— EXERCISE INSTRUCTIONS —
Could you copy exactly the lines from the start of the records through the one containing "diperoleh dari Pemerintah AS.", both included, and leave out the pictures?

*** GIVEN ENTRIES ***

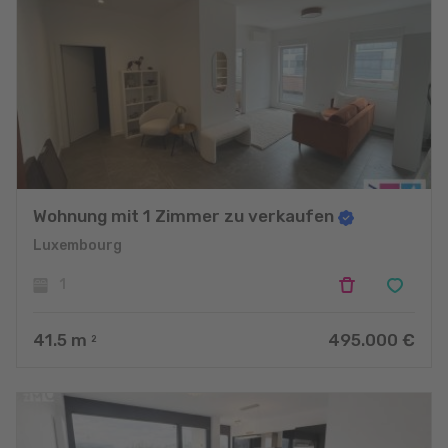
Wohnung mit 1 Zimmer zu verkaufen
Luxembourg
1
41.5
m
495.000 €
2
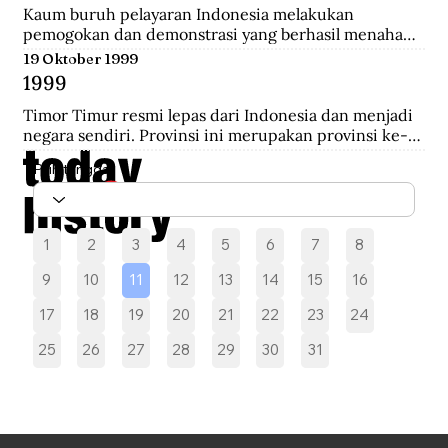
melakukan pengepungan hingga terjadi penembakan 
Kaum buruh pelayaran Indonesia melakukan 
yang akhirnya saling serbu.
pemogokan dan demonstrasi yang berhasil menahan 
sebelas kapal Belanda di Pelabuhan New York yang 
19 Oktober 1999
akan mengangkut perlengkapan perang yang 
1999
diperoleh dari Pemerintah AS.
Timor Timur resmi lepas dari Indonesia dan menjadi 
negara sendiri. Provinsi ini merupakan provinsi ke-27 
Indonesia selama 24 tahun.
Pilih tanggal
1
2
3
4
5
6
7
8
9
10
11
12
13
14
15
16
17
18
19
20
21
22
23
24
25
26
27
28
29
30
31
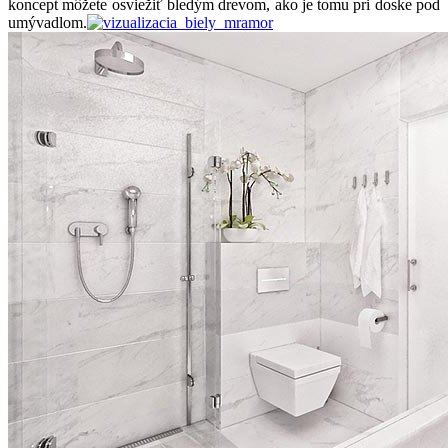
koncept môžete osviežiť bledým drevom, ako je tomu pri doske pod
umývadlom.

*** End of GIVEN ENTRIES ***

— RESPONSE TO THE EXERCISE —
Wohnung mit 1 Zimmer zu verkaufen
Luxembourg
1
41.5
m
495.000 €
2
melakukan pengepungan hingga terjadi penembakan 
Kaum buruh pelayaran Indonesia melakukan 
yang akhirnya saling serbu.
pemogokan dan demonstrasi yang berhasil menahan 
sebelas kapal Belanda di Pelabuhan New York yang 
19 Oktober 1999
akan mengangkut perlengkapan perang yang 
1999
diperoleh dari Pemerintah AS.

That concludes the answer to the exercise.